• **Selected text**:
########################################
However, if you are playing with observant opponents who can get a read on your play, your game loses much of its value. I often see players who were once very good, focused, successful professionals fall into the autopilot trap. They have just lost their heart to play poker effectively. Of course, they are the same ones who talk the talk about how you can run bad for years on end!



If you are an observant player with good poker knowledge, you can pick these autopilot players apart. Once you have a line on their thinking, you shouldn't make very many critical high-cost errors against them. And you should be able to use your knowledge of their thinking to trap them into making high-cost errors against you. For example, if you know that they usually bluff in a given situation, raising them as a bluff in that situation is going to have strong value, or if you hold a hand, letting them bluff off their chips can garner yourself valuable extra bets.



Once you have a predictable line on your opponents, you should be able to avoid giving them action when they hold a good hand and you hold an inferior one, and you should be able to make bluffs in positions in which you know that play is a strong one. You also should be able to manipulate your opponents into making mistakes against you when you hold a good hand by slow-playing in the right situations and value-betting with strong knowledge of your opponents' holdings, thus gaining extra bets that add up significantly over time. And the best thing about this is that your opponents will likely never figure out what is wrong, justifying to themselves that you are taking all of their money because you're getting lucky on them.



Conversely, you want to make sure that you are not being read by your opponents. A popular approach to randomizing your play is to choose a particular hand and play it in a nonstandard way. I did this for years in my youth with Q-3, and noted theoretician David Sklansky did so with 8-3. Nonstandard plays have more value when made early in your session – especially on the Internet, where people tend to take the first thought they have about you and stick with it; indeed, many of them are making notes about it.



The key to any game theory approach to randomization is that you define a parameter and let that parameter, rather than subjective or decision-making variables, define the play. If the triggering parameter is not defined by the deck – that is, perhaps it's every time the cocktail server comes to the table, or every time there's a beer commercial on the TV – it will be extremely unlikely that any opponent will pick up on your system.



I think, though, that there is a better method than pure game theory for shifting gears, and it is the one I use in my play. It's something that doesn't sacrifice much in the way of edge.



When you make a nonstandard play – that is, a play that is not the one that gives you the largest edge in the current situation (note that ideally the edge is made up for, and then some, in future hands) – you are giving up the difference in edge between playing the hand in its best manner and playing it in a deceptive manner. That said, sometimes playing it in a deceptive manner has better value than playing it in a standard manner. Whenever you can play a hand in a deceptive manner and increase its value, you obviously should do so. You create the best of both worlds, gaining value and creating deception in your opponents' minds. For example, you cannot put in the fourth bet preflop when you hold wired aces and are heads up with an opponent who has three-bet you and you think he has a big pair. In such a situation, you are likely to be able to beat him out of many more future bets than if you had put in the fourth bet and your opponent suspected that you held aces.



But other scenarios and textures of games present themselves at the poker table. Changing gears effectively means adjusting to the texture of the game and the ability of your opponents. Some players make no effort to read their opponents, basing the value of their hand solely on its own merits. Against such unobservant opponents, you should not make any play that gives up edge as a means of deception; if you do so, you are just wasting money.
########################################
• **List of tasks**:
(1) Decide whether each statement agrees with the poker text. Answer yes or no for each, and quote the words of the text that settle it.
(a) David Sklansky played 8-3 in a nonstandard way.
(b) Nonstandard plays have more value late in a session.
(c) Against opponents who don't try to read others, you should give up some edge for the sake of deception.
(2) Turn the paragraph of the poker text that begins "Once you have a predictable line on your opponents" into a short bulleted list that keeps its main facts.

• **Supplied entries**:
########################################
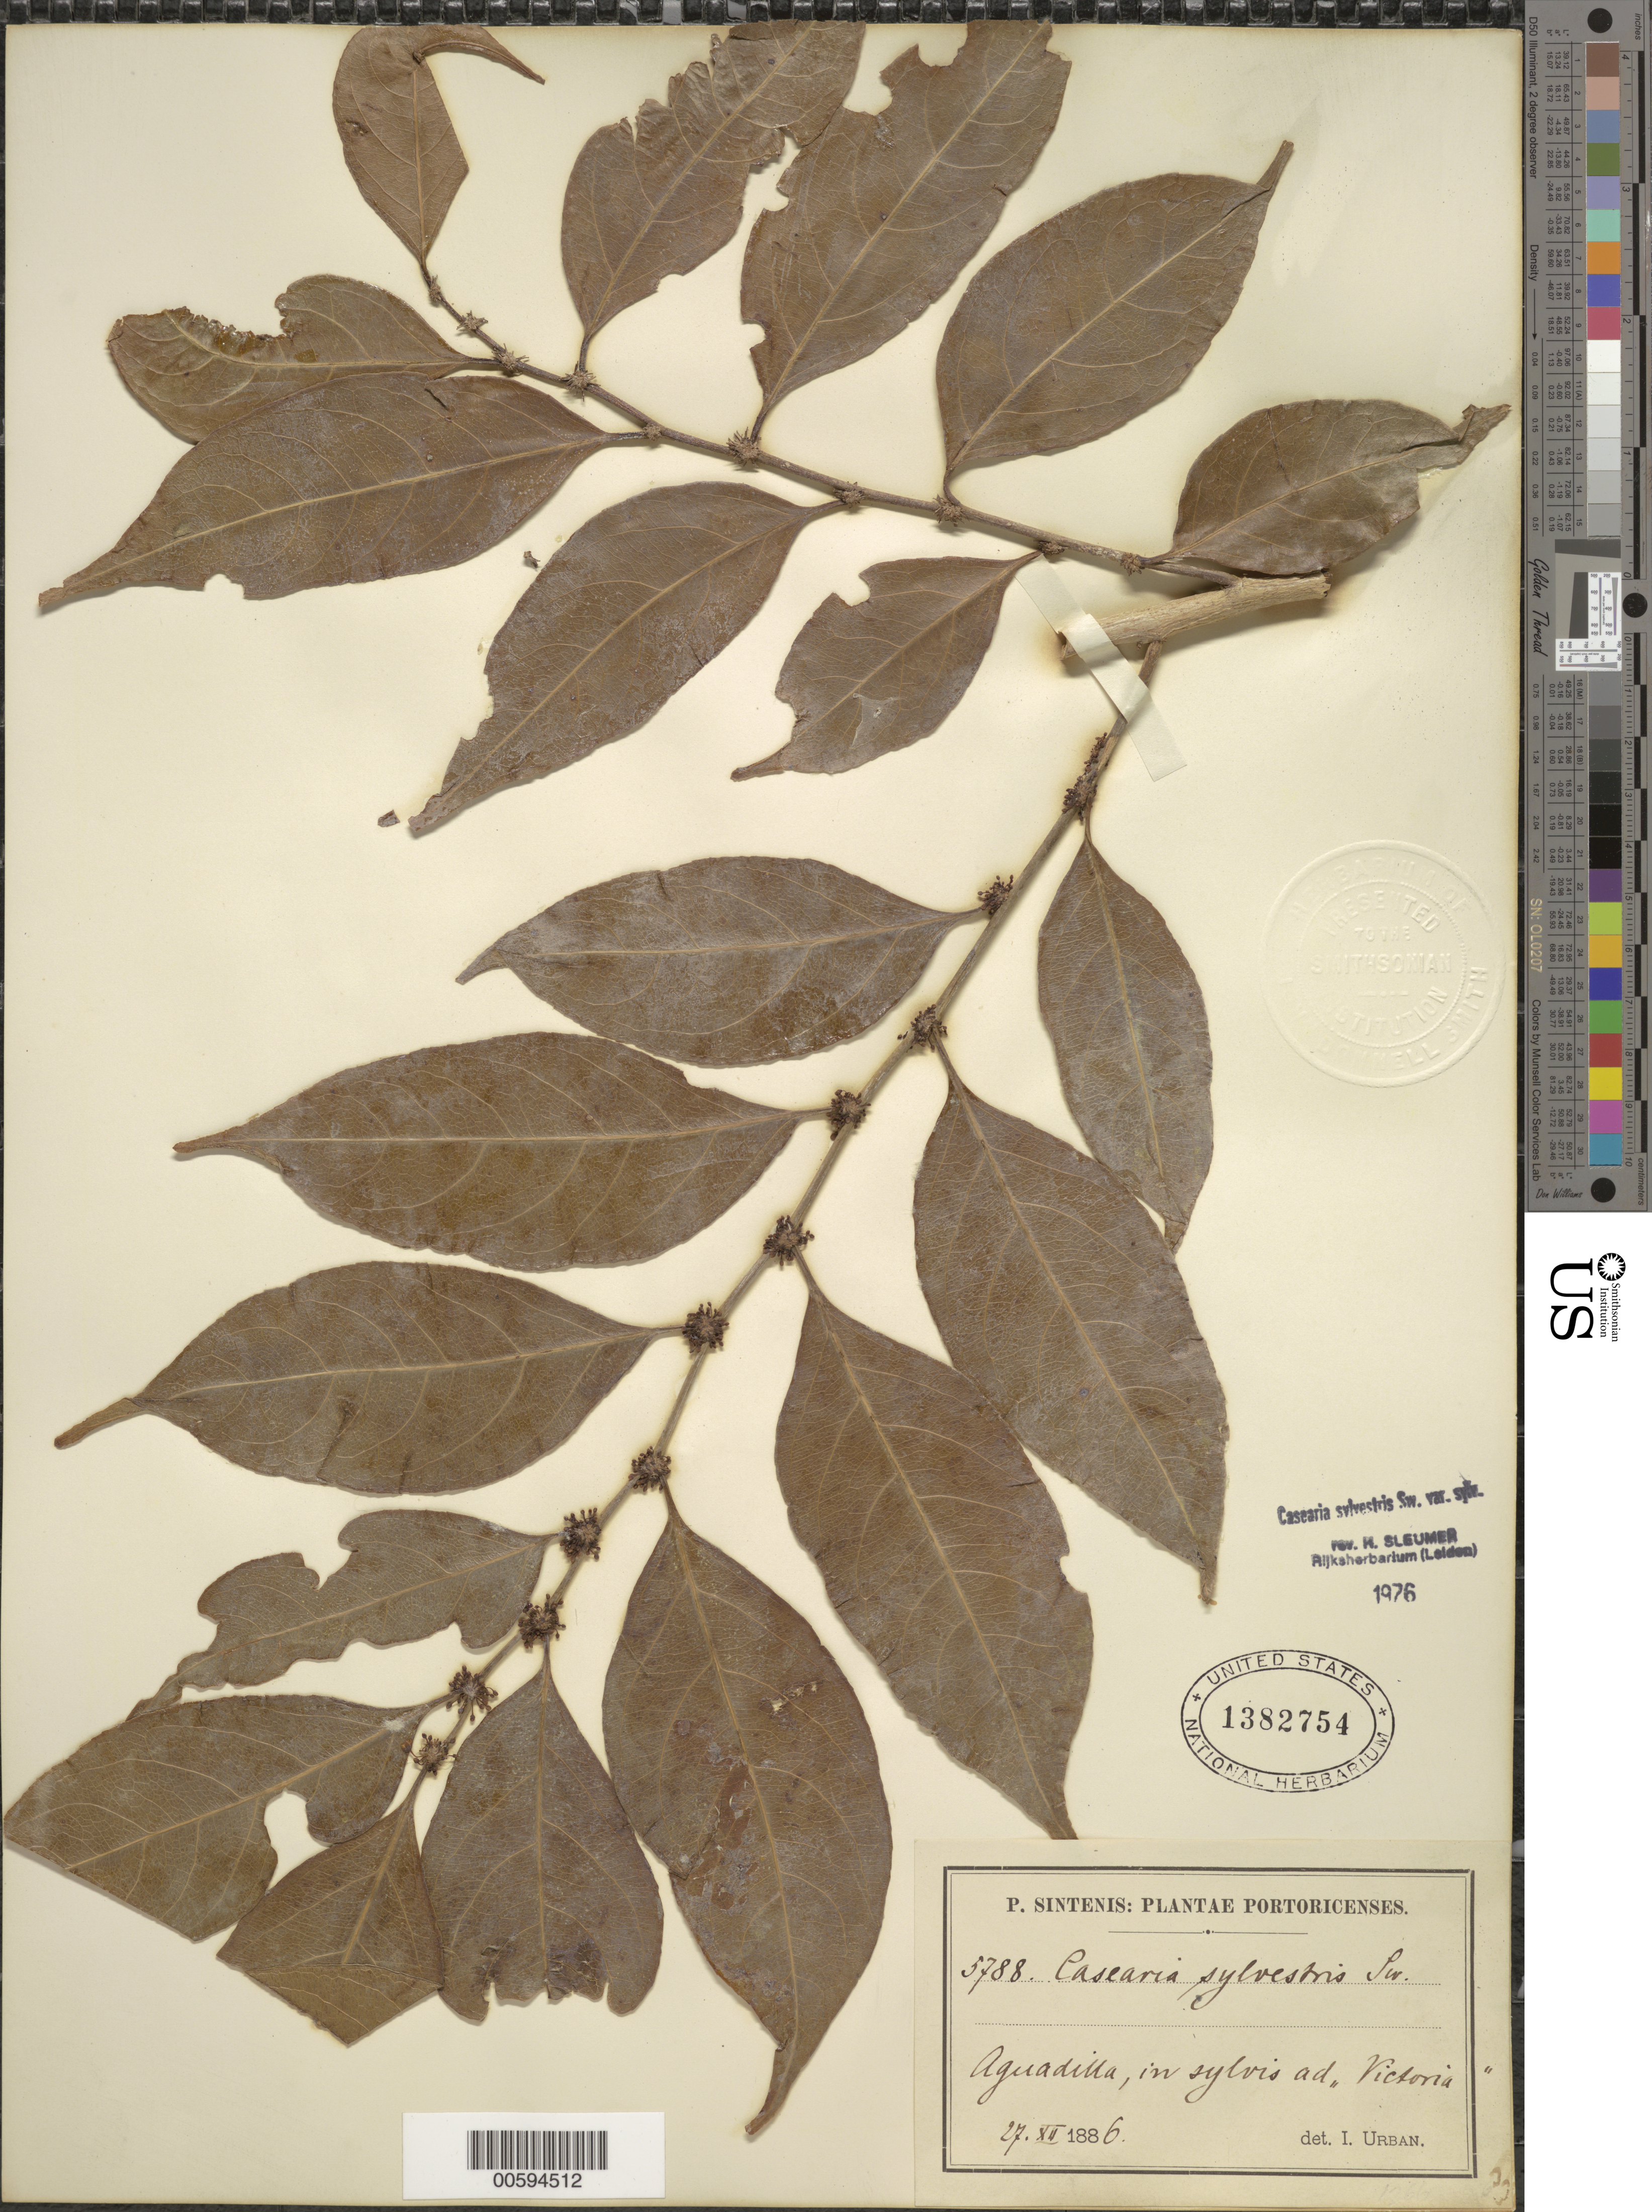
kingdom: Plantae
########################################
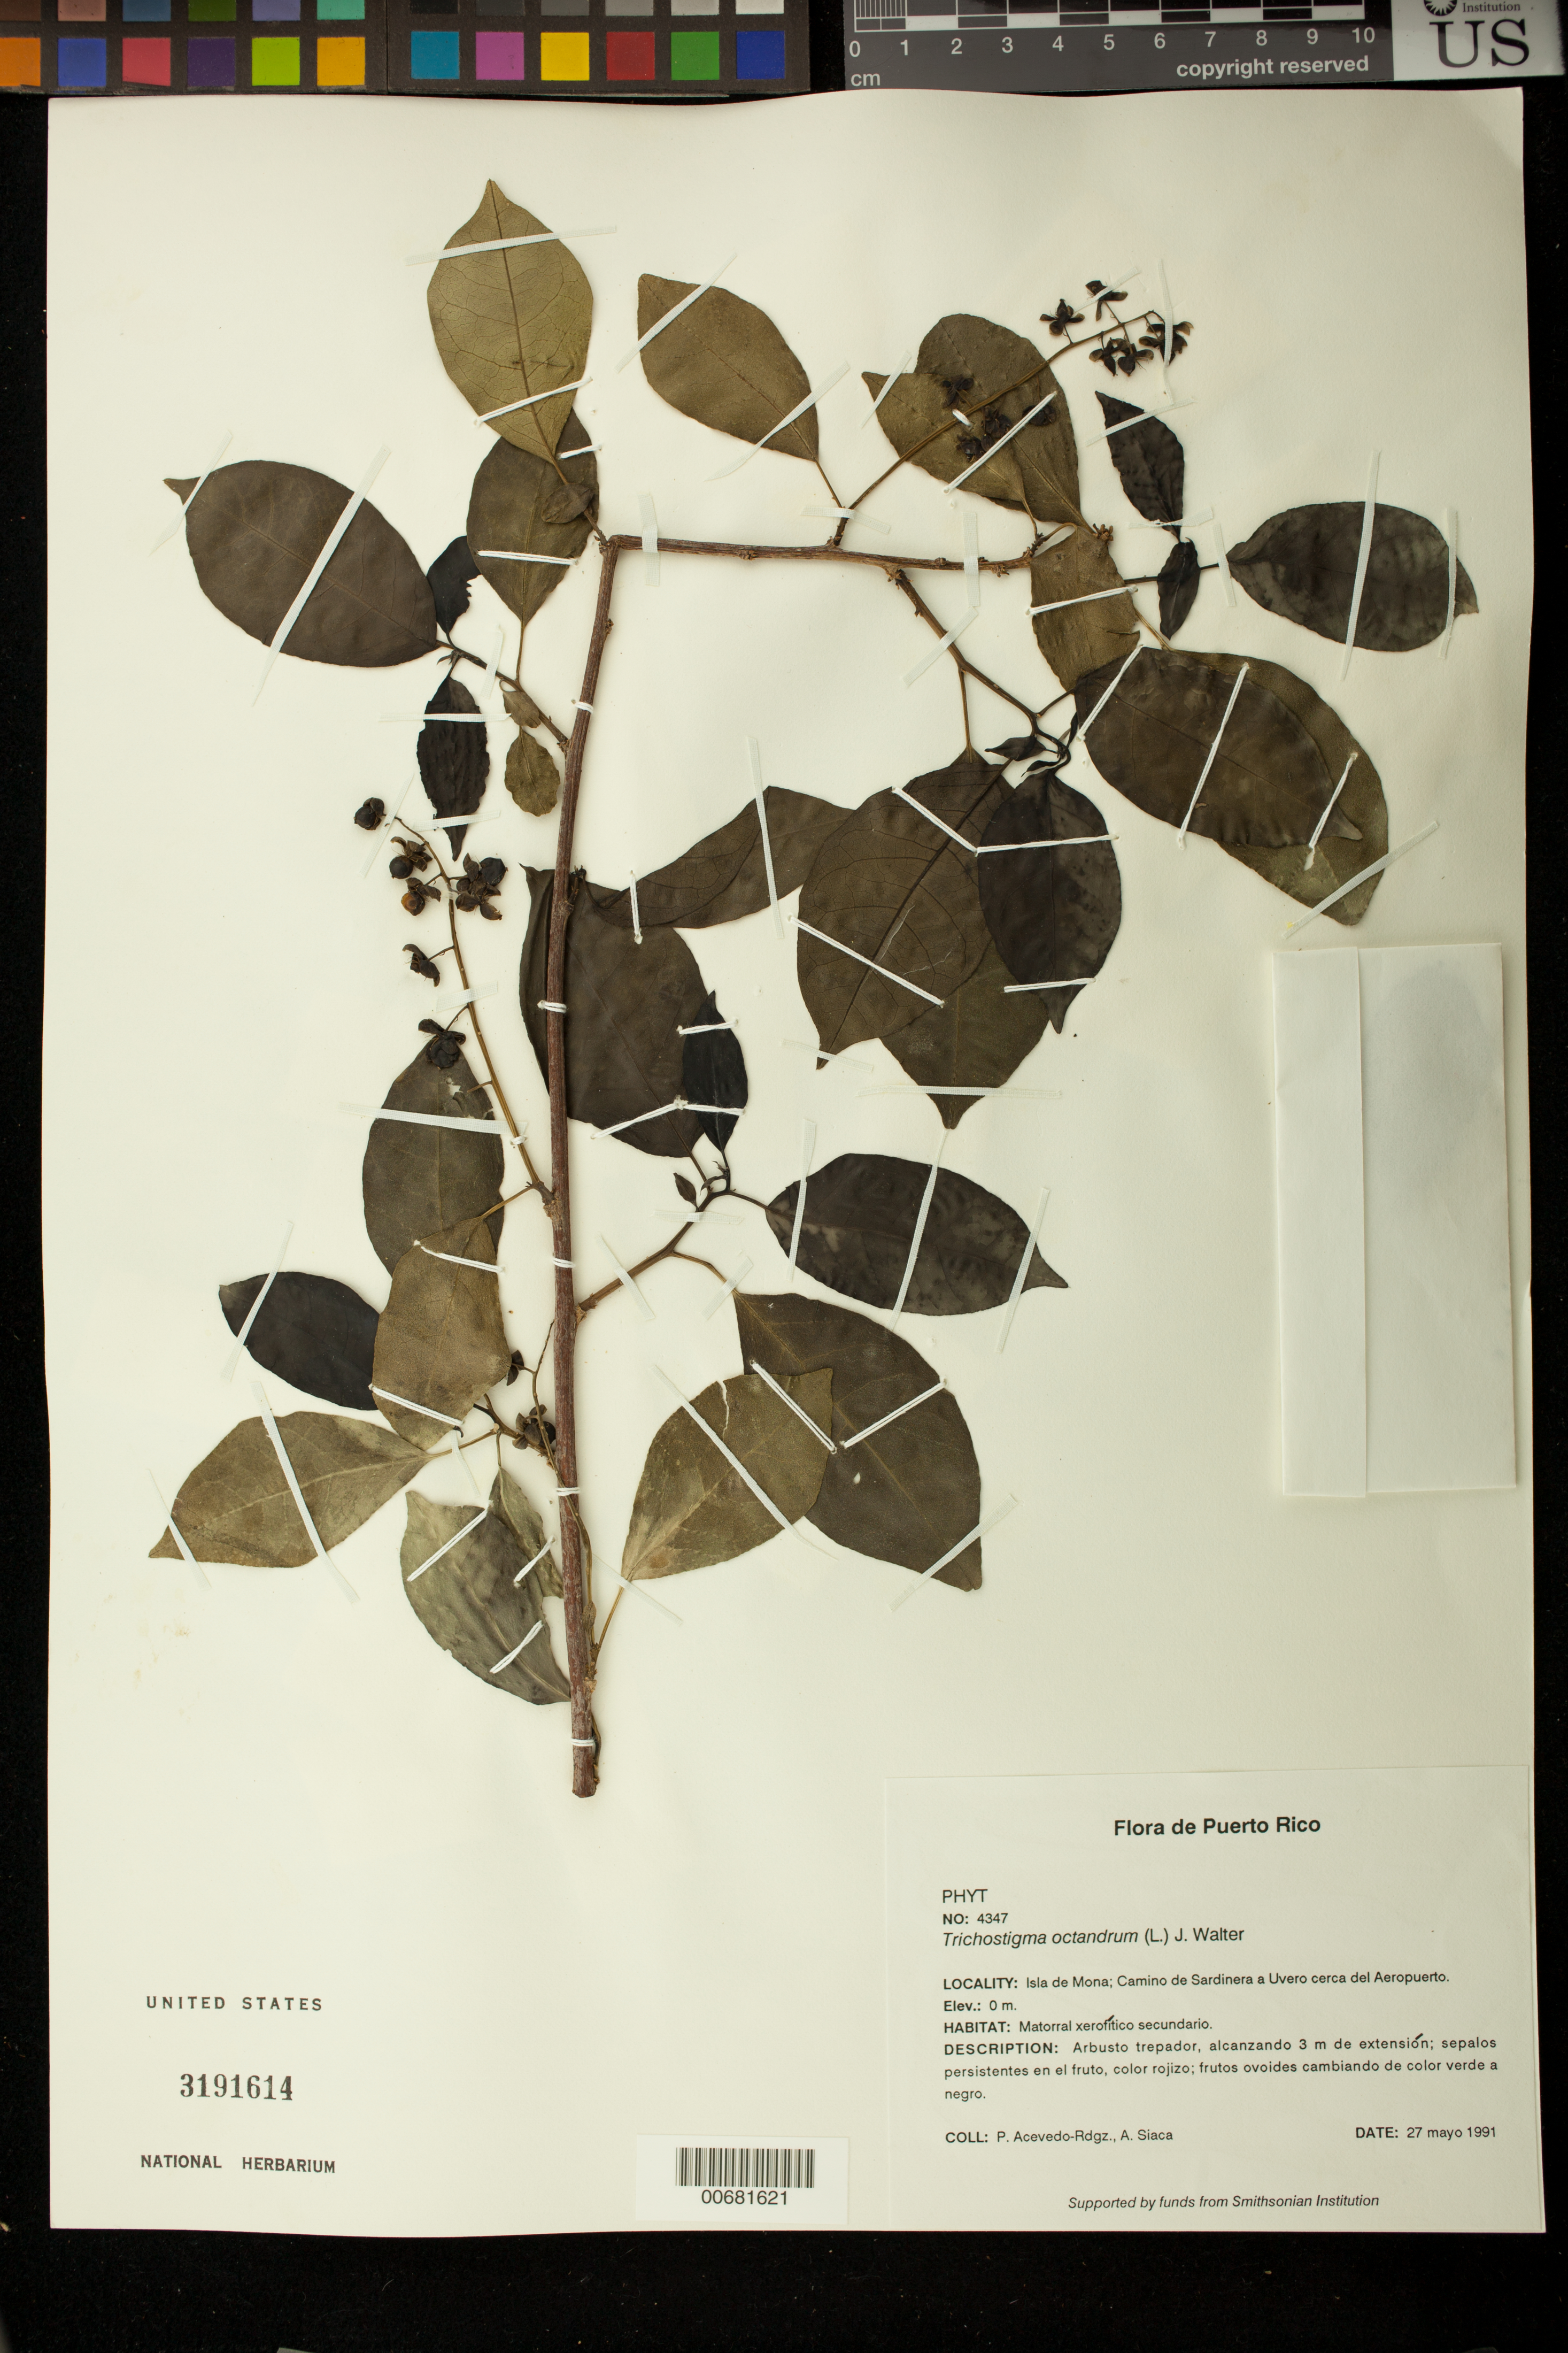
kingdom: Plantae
########################################
• **Problem solutions**:
(1)
(a) Yes: "noted theoretician David Sklansky did so with 8-3."
(b) No: "Nonstandard plays have more value when made early in your session"
(c) No: "you should not make any play that gives up edge as a means of deception"

(2)
With a predictable line on your opponents, you should be able to:
- avoid giving them action when they hold a good hand and yours is inferior
- bluff in positions where you know that play is a strong one
- when you hold a good hand, get them to make mistakes against you by slow-playing in the right situations and value-betting with strong knowledge of their holdings, gaining extra bets that add up significantly over time

Your opponents will likely never figure out what is wrong. They will tell themselves you are getting lucky.